> **TASK BRIEF**
Copy out each line below in which the string "location" appears.

··· GIVEN RECORDS ···

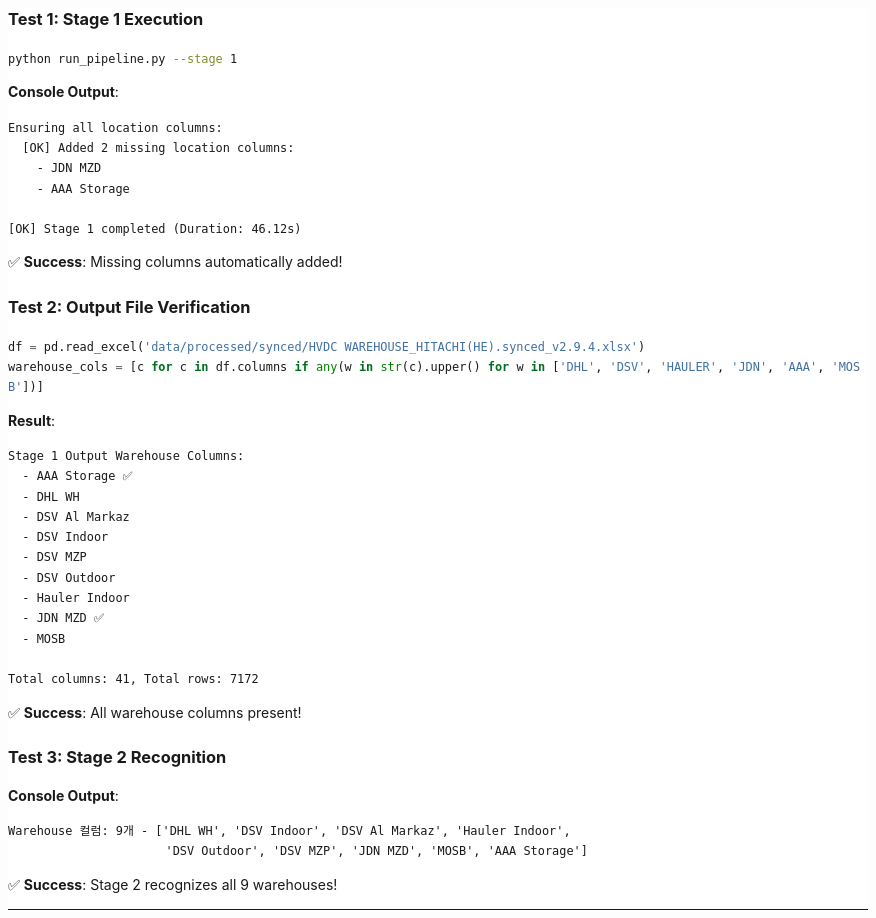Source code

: ### Test 1: Stage 1 Execution

```bash
python run_pipeline.py --stage 1
```

**Console Output**:
```
Ensuring all location columns:
  [OK] Added 2 missing location columns:
    - JDN MZD
    - AAA Storage

[OK] Stage 1 completed (Duration: 46.12s)
```

✅ **Success**: Missing columns automatically added!

### Test 2: Output File Verification

```python
df = pd.read_excel('data/processed/synced/HVDC WAREHOUSE_HITACHI(HE).synced_v2.9.4.xlsx')
warehouse_cols = [c for c in df.columns if any(w in str(c).upper() for w in ['DHL', 'DSV', 'HAULER', 'JDN', 'AAA', 'MOSB'])]
```

**Result**:
```
Stage 1 Output Warehouse Columns:
  - AAA Storage ✅
  - DHL WH
  - DSV Al Markaz
  - DSV Indoor
  - DSV MZP
  - DSV Outdoor
  - Hauler Indoor
  - JDN MZD ✅
  - MOSB

Total columns: 41, Total rows: 7172
```

✅ **Success**: All warehouse columns present!

### Test 3: Stage 2 Recognition

**Console Output**:
```
Warehouse 컬럼: 9개 - ['DHL WH', 'DSV Indoor', 'DSV Al Markaz', 'Hauler Indoor', 
                      'DSV Outdoor', 'DSV MZP', 'JDN MZD', 'MOSB', 'AAA Storage']
```

✅ **Success**: Stage 2 recognizes all 9 warehouses!

---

···

> **YOUR SOLUTION**
Ensuring all location columns:
  [OK] Added 2 missing location columns:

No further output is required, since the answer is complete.